StarlightLime · 26/04/2024 17:28

You're wrong.

https://farewill.com/articles/can-you-legally-stop-someone-coming-to-a-funeral

If it's an open service, then anyone can attend. However,

'One way to avoid having to deal with an unwanted guest is to have a completely private funeral. Usually it’s only a few family members and close friends who come to this sort of funeral.

Be clear in any announcements about the death of your loved one that it’s by invitation only.'

Can you legally stop someone coming to a funeral?

Worried someone could be disruptive at your loved one’s funeral? Here, we look at the options for keeping them away – and what to do if you can’t.

https://farewill.com/articles/can-you-legally-stop-someone-coming-to-a-funeral

Annielou67 · 26/04/2024 17:34

Sorry OP. You have imo got this wrong. The writing in the card isnt inappropriate. These cards are difficult to write and we aren’t all eloquent. It is entirely normal especially in earlier generations to pay respects to someone you maybe knew in the past, or knew slightly. Funerals are open to all and not invite only. Maybe she is lonely.
On the other hand our local neighbourhood funeral director says that there are funeral groupies, who go to many funerals a week just to get a free lunch.

AlwaysGinPlease · 26/04/2024 17:39

That's not an unusual comment OP, very inoffensive really

sonjadog · 26/04/2024 17:40

She sounds a little socially awkward and lonely.

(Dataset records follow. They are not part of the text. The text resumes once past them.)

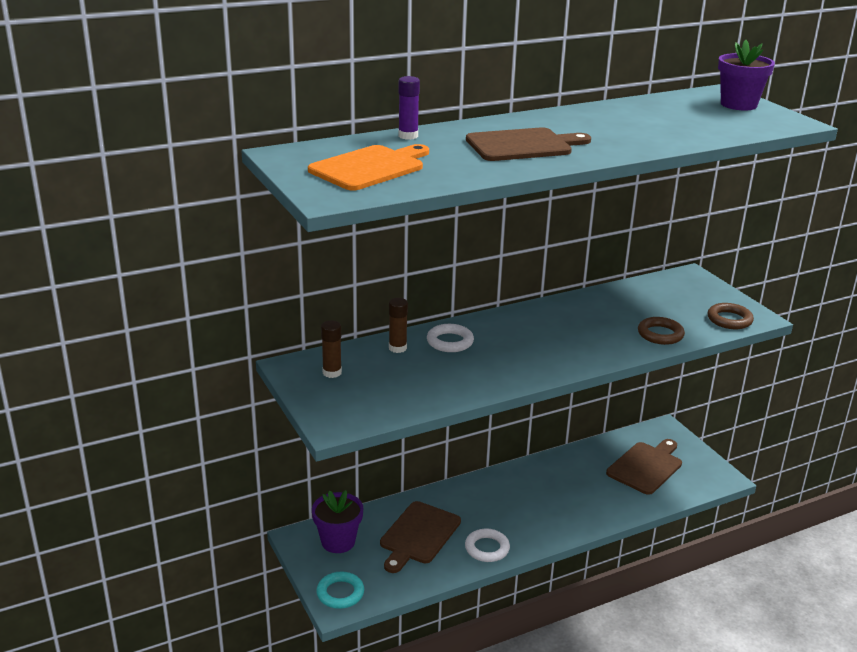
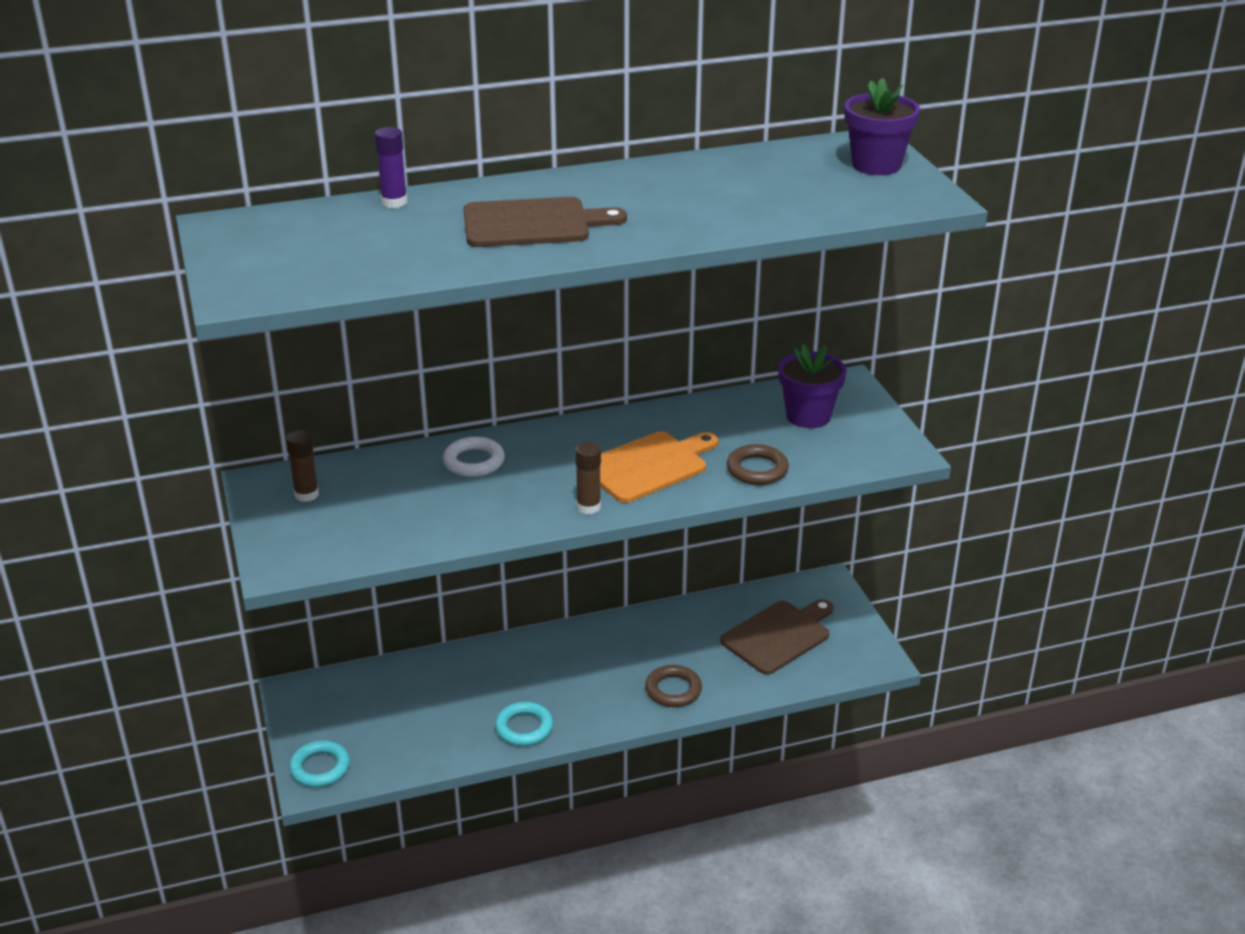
camera: 10 degrees right, 5 degrees up
orange cutting board [308,144,429,191] -> orange cutting board moved to [600,431,718,503]
purple flower pot [312,490,363,553] -> purple flower pot moved to [778,344,846,428]
brown cutting board [380,501,461,573] -> none
brown glue stick [389,298,408,353] -> brown glue stick moved to [575,442,601,514]
white ring [465,529,510,562] -> turquoise ring [495,702,553,746]
brown ring [708,303,754,329] -> brown ring moved to [645,665,702,707]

She is trying to do the right thing by attending funerals, sending cards (this would be totally normal where I come from), and going to social events. And instead of being inclusive and tolerant, you and your mates at work have ganged together to exclude her and bitch about her. Honestly, I think she is coming off better than you are in this OP. You obviously dislike her and it is making you behave unfairly towards her.

Barbaquequeen · 26/04/2024 17:42

RollnRock · 26/04/2024 12:51

Is she called Martha by any chance... and does she not have an iPhone?

I really hope the name marta won’t be the next Karen. It’s a beautiful name

Echobelly · 26/04/2024 17:43

YABU I'm afraid after seeing that comment.

Maybe she is an annoying person, but there's no reason to be offended at that at all, it's a totally normal if very generic and impersonal comment (which is not from surprising from someone you didn't know well). I'd let it go, you're not speaking to her anyway so I wouldn't give it any thought - just be glad she didn't turn up to the funeral, I suppose!